Mathematical and Simulation-Based Analysis of the Behavior of Admixed Taxa in the Neighbor-Joining Algorithm
Kim J, Disanto F, Kopelman NM, Rosenberg NA (2019). Bulletin of Mathematical Biology 81(2):452-493.

Abstract

The neighbor-joining algorithm for phylogenetic inference (NJ) has been seen to have three specific properties when applied to distance matrices that contain an admixed taxon: (1) antecedence of clustering, in which the admixed taxon agglomerates with one of its source taxa before the two source taxa agglomerate with each other; (2) intermediacy of distances, in which the distance on an inferred NJ tree between an admixed taxon and either of its source taxa is smaller than the distance between the two source taxa; and (3) intermediacy of path lengths, in which the number of edges separating the admixed taxon and either of its source taxa is less than or equal to the number of edges between the source taxa. We examine the behavior of neighbor-joining on distance matrices containing an admixed group, investigating the occurrence of antecedence of clustering, intermediacy of distances, and intermediacy of path lengths. We first mathematically predict the frequency with which the properties are satisfied for a labeled unrooted binary tree selected uniformly at random in the absence of admixture.
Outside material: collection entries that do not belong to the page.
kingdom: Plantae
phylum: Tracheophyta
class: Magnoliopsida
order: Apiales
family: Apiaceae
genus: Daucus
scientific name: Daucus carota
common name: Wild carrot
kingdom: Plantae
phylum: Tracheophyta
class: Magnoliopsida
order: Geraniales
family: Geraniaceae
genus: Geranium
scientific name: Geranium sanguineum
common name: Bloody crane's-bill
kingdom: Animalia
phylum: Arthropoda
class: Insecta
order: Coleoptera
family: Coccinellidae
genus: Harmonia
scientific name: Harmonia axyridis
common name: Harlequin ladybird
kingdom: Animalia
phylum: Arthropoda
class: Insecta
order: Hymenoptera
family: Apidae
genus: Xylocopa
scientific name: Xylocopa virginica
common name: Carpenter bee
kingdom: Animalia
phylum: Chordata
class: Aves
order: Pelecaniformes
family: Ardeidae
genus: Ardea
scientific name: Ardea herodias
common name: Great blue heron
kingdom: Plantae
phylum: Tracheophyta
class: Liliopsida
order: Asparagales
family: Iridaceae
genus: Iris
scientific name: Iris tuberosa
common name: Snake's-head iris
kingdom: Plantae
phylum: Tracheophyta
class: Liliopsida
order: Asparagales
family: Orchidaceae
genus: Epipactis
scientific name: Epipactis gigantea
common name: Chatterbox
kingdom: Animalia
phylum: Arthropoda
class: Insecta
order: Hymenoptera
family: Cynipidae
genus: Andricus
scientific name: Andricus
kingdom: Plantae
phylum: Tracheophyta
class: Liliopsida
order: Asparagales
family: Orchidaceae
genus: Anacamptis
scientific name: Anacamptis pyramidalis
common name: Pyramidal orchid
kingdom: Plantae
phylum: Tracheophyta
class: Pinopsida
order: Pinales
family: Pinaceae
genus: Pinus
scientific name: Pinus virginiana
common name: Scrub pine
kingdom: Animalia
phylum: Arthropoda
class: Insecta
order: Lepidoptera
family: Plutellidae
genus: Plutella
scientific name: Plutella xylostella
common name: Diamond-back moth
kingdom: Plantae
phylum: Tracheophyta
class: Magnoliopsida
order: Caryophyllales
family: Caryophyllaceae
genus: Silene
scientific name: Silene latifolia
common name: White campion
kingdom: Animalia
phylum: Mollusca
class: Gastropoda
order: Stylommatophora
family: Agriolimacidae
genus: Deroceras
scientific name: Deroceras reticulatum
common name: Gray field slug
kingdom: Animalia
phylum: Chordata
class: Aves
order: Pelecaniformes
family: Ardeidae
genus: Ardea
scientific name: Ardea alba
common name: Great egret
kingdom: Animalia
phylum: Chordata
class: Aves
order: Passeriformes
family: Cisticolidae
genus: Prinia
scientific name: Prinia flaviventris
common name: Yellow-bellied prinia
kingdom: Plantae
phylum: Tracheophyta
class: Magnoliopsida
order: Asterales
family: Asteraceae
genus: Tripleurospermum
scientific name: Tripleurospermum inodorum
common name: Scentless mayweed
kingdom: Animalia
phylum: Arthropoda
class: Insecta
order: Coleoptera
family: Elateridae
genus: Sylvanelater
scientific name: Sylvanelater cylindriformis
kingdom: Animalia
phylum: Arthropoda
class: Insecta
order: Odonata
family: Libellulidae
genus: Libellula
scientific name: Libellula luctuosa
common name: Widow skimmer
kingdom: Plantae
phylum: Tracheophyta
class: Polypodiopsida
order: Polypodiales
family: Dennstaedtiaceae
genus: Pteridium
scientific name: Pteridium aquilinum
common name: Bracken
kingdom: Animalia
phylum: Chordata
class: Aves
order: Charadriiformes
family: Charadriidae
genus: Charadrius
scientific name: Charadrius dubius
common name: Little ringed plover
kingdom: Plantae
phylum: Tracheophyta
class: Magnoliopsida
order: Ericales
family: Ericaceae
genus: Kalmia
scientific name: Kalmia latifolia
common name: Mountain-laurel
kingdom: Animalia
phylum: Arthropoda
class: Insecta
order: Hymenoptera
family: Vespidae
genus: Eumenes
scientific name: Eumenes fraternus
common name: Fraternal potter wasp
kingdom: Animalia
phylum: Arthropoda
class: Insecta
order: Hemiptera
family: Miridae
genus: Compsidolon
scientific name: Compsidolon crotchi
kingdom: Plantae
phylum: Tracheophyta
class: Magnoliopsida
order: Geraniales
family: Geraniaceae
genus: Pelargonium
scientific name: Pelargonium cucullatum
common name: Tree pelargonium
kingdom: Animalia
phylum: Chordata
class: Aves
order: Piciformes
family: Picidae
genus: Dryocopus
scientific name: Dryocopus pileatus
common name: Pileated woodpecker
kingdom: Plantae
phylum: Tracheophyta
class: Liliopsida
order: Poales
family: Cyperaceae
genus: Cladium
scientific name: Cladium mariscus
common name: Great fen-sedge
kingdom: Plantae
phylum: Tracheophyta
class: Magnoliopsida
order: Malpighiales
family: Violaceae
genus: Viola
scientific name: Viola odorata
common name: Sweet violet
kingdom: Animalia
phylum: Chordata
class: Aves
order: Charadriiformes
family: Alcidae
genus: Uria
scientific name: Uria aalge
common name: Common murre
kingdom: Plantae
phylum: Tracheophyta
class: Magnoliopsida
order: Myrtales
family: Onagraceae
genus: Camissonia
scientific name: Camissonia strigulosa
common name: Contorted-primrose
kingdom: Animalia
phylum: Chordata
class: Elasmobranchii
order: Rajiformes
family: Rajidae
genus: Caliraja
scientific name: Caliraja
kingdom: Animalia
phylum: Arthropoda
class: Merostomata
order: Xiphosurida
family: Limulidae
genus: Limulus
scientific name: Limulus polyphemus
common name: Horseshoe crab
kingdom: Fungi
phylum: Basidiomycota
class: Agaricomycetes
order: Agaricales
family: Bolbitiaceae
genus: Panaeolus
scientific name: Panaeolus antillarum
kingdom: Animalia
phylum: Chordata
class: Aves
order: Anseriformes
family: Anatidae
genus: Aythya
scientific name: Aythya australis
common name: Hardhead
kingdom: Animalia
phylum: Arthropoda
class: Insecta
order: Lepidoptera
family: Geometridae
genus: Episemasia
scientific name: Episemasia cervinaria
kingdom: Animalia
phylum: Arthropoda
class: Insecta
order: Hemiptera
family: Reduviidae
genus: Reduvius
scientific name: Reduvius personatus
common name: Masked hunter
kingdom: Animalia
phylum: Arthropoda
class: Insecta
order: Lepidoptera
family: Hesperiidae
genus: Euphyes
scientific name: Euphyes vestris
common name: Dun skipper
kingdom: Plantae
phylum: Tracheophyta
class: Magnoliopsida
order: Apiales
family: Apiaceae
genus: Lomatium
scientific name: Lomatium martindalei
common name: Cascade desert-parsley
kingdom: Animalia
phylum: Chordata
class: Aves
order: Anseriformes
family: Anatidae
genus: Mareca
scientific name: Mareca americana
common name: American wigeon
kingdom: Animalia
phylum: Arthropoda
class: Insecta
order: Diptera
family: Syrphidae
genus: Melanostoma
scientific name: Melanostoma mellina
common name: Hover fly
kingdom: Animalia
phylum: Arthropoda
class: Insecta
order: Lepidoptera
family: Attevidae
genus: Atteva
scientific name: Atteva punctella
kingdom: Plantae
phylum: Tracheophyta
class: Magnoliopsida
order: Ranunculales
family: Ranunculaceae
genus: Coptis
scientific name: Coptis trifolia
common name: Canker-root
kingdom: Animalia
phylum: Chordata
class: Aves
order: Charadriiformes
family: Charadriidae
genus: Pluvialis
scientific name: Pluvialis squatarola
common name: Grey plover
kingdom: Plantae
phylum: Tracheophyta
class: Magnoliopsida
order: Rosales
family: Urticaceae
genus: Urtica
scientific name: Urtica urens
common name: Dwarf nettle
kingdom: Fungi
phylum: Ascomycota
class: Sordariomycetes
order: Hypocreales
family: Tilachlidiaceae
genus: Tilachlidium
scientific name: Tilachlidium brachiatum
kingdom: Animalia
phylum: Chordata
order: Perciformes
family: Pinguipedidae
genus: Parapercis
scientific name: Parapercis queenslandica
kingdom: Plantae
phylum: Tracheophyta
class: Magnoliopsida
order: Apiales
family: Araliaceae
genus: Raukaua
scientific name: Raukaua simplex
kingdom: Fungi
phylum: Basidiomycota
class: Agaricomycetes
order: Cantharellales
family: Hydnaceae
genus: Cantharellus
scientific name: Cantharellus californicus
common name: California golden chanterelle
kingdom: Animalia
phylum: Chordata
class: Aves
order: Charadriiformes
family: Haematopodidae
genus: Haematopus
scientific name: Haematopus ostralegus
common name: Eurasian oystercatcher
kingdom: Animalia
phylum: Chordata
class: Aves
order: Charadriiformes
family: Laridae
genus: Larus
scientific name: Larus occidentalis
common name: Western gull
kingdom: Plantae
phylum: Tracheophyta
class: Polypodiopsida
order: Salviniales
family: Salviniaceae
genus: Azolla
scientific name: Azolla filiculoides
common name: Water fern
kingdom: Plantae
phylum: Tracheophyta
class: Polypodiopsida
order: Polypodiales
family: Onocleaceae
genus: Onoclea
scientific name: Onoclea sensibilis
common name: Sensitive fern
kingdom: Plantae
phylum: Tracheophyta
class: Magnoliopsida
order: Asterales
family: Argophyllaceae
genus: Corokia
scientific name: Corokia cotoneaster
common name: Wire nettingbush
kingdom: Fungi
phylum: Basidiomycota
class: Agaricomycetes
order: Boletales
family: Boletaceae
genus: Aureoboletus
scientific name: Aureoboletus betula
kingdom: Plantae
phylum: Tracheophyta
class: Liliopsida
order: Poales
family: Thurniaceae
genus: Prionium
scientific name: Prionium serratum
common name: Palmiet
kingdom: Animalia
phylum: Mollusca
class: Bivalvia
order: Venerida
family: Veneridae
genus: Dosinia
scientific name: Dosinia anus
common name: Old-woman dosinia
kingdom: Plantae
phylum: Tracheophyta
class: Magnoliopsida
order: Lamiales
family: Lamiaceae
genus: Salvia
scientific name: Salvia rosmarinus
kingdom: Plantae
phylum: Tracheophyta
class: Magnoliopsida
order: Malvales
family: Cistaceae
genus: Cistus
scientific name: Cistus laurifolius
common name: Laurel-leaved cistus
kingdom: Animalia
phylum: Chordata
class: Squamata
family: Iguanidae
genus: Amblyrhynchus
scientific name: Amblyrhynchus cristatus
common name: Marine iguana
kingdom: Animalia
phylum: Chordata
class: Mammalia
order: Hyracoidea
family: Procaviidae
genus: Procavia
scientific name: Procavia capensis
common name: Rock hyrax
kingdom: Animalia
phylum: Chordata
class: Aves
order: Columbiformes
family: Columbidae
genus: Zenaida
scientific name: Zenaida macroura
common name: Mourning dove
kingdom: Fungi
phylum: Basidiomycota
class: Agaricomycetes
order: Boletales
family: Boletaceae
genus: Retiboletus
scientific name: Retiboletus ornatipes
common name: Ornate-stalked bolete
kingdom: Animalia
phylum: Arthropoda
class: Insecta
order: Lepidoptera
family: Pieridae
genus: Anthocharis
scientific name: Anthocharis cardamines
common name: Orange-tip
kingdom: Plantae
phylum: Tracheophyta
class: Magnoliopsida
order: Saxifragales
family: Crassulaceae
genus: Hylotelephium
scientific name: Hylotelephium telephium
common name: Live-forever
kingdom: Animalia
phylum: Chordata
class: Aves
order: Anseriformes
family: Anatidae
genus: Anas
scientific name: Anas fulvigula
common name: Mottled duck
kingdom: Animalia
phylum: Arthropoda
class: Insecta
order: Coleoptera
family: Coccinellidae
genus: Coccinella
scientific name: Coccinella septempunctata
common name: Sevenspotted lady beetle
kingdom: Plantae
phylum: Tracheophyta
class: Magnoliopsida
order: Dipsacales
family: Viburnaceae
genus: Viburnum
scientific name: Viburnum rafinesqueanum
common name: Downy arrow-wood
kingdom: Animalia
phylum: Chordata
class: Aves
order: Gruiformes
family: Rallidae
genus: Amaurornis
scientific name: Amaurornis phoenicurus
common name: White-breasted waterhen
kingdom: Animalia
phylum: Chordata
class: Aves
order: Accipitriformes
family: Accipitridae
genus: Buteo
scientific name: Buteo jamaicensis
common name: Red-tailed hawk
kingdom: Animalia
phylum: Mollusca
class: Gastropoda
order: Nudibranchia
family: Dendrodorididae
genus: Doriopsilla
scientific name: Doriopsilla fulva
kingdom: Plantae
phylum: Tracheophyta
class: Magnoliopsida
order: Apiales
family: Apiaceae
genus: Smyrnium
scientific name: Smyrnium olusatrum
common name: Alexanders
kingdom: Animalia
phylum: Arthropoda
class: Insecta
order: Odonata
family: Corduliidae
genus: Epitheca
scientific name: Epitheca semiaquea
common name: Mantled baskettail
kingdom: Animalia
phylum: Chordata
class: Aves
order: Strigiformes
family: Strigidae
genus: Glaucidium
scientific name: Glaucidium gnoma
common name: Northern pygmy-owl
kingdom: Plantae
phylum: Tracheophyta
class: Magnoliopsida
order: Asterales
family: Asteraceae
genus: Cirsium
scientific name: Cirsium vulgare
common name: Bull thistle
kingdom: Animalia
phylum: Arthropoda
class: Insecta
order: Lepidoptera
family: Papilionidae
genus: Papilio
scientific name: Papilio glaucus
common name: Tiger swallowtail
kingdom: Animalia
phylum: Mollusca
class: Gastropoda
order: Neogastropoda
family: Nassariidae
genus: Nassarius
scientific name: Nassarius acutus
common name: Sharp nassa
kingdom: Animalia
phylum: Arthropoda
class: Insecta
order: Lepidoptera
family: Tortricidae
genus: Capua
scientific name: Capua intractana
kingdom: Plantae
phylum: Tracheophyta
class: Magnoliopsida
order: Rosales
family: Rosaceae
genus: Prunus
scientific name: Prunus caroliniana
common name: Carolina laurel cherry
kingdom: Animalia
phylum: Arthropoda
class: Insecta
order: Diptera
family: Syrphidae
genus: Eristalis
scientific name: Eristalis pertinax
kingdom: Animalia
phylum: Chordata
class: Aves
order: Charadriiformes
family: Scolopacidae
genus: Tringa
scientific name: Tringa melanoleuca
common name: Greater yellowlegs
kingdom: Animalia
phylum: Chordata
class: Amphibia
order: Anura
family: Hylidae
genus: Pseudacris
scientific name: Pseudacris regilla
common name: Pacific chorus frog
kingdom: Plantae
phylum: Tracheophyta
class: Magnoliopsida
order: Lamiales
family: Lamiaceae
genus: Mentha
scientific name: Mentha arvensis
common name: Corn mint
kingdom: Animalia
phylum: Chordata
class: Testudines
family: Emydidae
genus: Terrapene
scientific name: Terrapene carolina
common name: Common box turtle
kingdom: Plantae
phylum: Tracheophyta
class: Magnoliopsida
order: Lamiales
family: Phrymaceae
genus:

We then introduce a taxon constructed by a linear admixture of distances from two source taxa, examining three admixture scenarios by simulation: a model in which distance matrices are chosen at random, a model in which an admixed taxon is added to a set of taxa that reflect treelike evolution, and a model that introduces a perturbation of the treelike scenario. In contrast to previous conjectures, we observe that the three properties are sometimes violated by distance matrices that include an admixed taxon. However, we also find that they are satisfied more often than is expected by chance when the distance matrix contains an admixed taxon, especially when evolution among the non-admixed taxa is treelike. The results contribute to a deeper understanding of the nature of evolutionary trees constructed from data that do not necessarily reflect a treelike evolutionary process.